* Task instructions *
"(531, 434) = (797, 439): blue" appears in one line; retype that line and all lines following it through the end of the records, with nothing left out or added.
····················
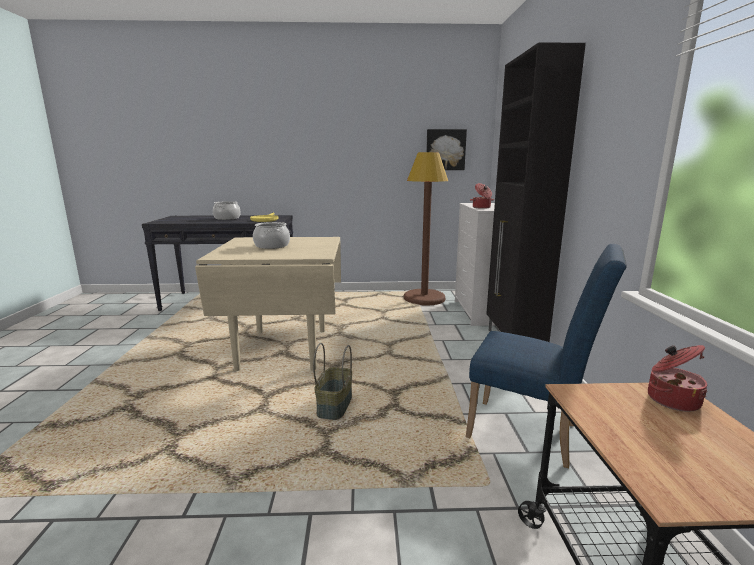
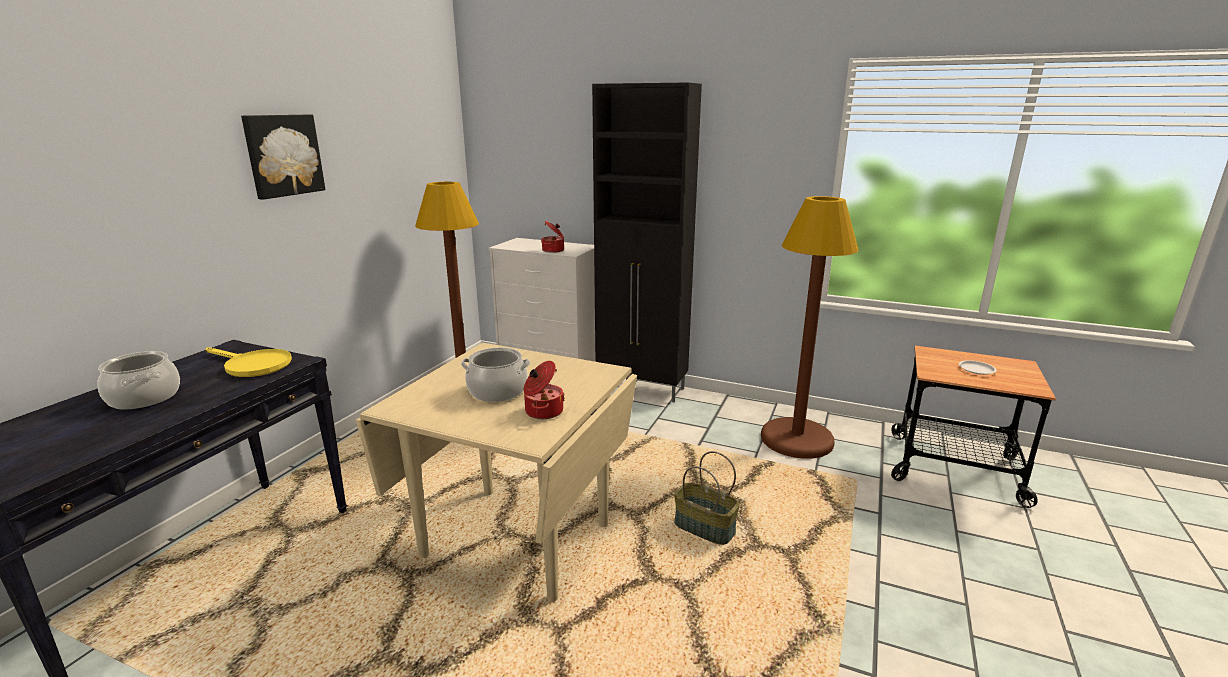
camera: 65 degrees left, 5 degrees up
(445, 150) = (425, 173): picture -> picture (283, 155)
(531, 434) = (797, 439): blue chair -> brown floor lamp
(665, 432) = (976, 369): none -> white plate
(671, 399) = (938, 355): cooking pot -> cooking pot (543, 411)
····················
* Answer to this task *
(531, 434) = (797, 439): blue chair -> brown floor lamp
(665, 432) = (976, 369): none -> white plate
(671, 399) = (938, 355): cooking pot -> cooking pot (543, 411)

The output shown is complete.